The trouble with being enchanted by a celebrity is that it’s a lot like trying to wrap one’s arms around a ghost. Jackson is dead two times over, first in 2009 and now in the death of all illusions about him, but even so, he was for his fans no more than a dream while he was alive. According to the Buddha, all of life in samsara is just as much a state of enchantment. We seek fulfillment where none is to be found, until our disenchantment motivates us to practice (although the process is not automatic; most people continue looking for lasting satisfaction in the world of appearances right up until the end).

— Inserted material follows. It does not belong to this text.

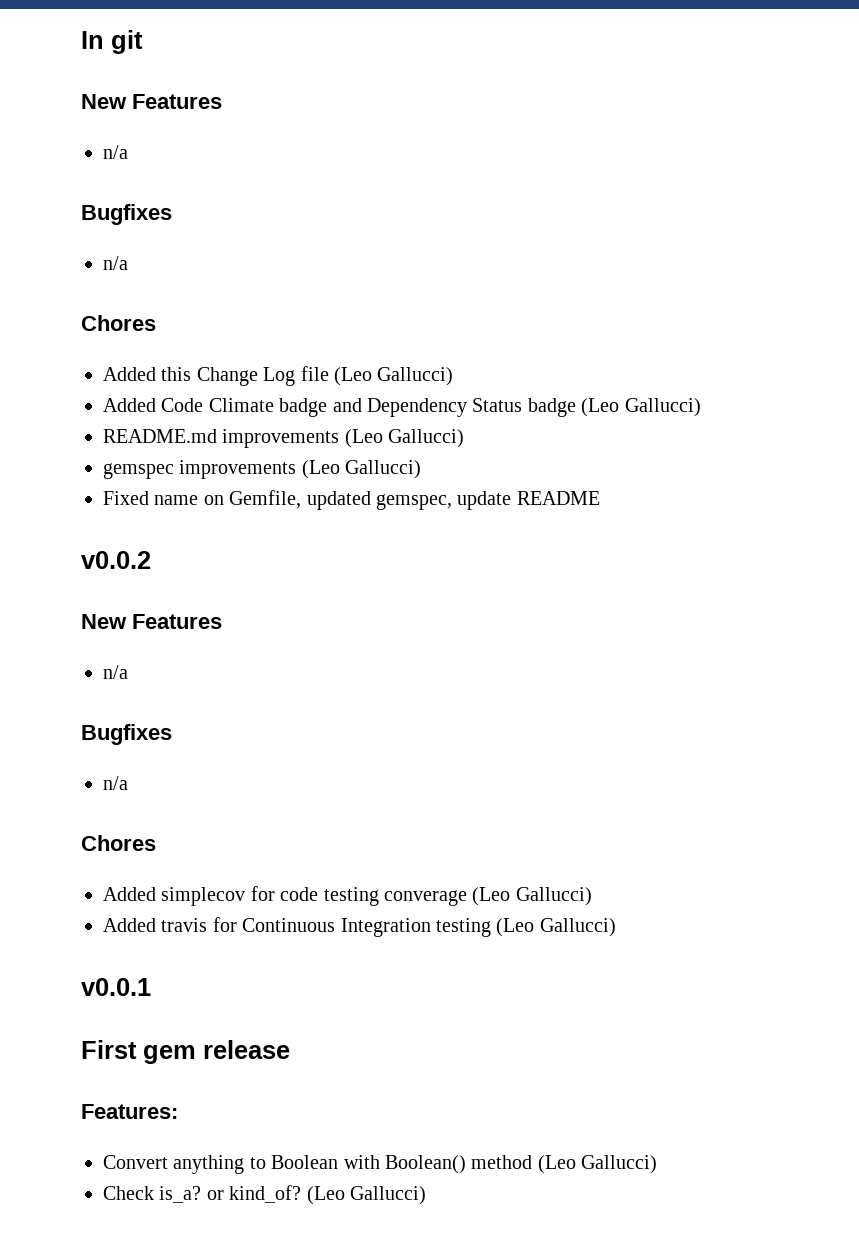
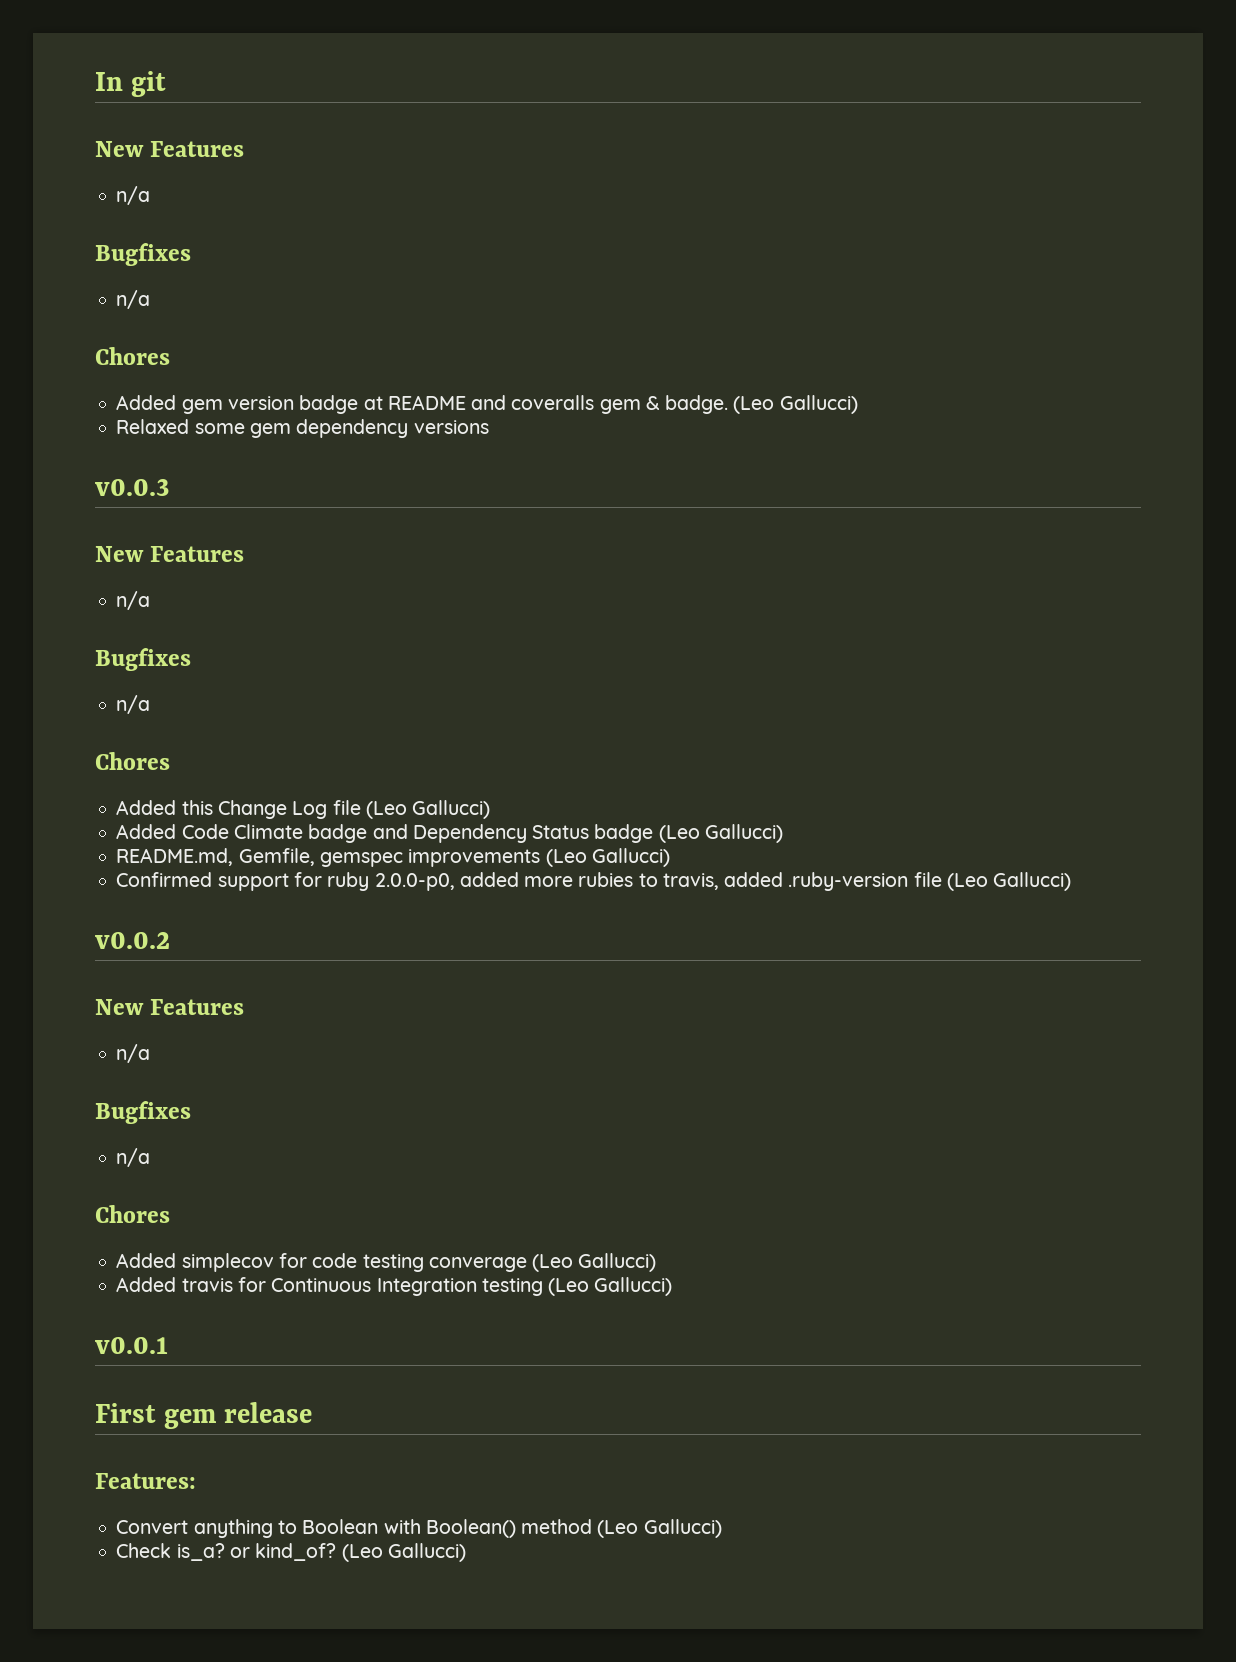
(156, 323) none -> [116,395,858,414] [116,419,489,438] [95,479,169,496] [95,546,245,562] [116,591,151,610] [95,648,191,671] [116,695,151,714] [95,752,170,770] // Added gem version badge at README and coveralls gem & badge. (Leo Gallucci) // Relaxed some gem dependency versions // v0.0.3 // New Features // n/a // Bugfixes // n/a // Chores
[103,429,465,448] README.md improvements (Leo Gallucci) // -> [116,848,315,866] README.md, Gemfile,
[103,490,600,510] Fixed name on Gemfile, updated gemspec, update README -> [116,872,1072,891] Confirmed support for ruby 2.0.0-p0, added more rubies to travis, added .ruby-version file (Leo Gallucci)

Such is one side of traditional Buddhist thinking, which comes with a substantial dose of asceticism. There is another side, however, which is populated by deities and gives rise to vivid imagery, an enchanted world that only the most advanced yogis can enter in states of deepest concentration. This is the source of the religious art and ritual that is so strange to western thinking, with its own asceticism of scientific materialism. While one project of western Buddhism seeks to reconcile the Buddha’s teachings with the scientific study of the brain, there are other teachers such as Rob Burbea and, recently, Daniel Ingram who are calling for greater openness to our capacity for enchantment.

In the words of Hamlet, “There are more things in heaven and earth, Horatio, than are dreamt of in your philosophy.” As we travel more deeply into our own minds, we find these words to ring true.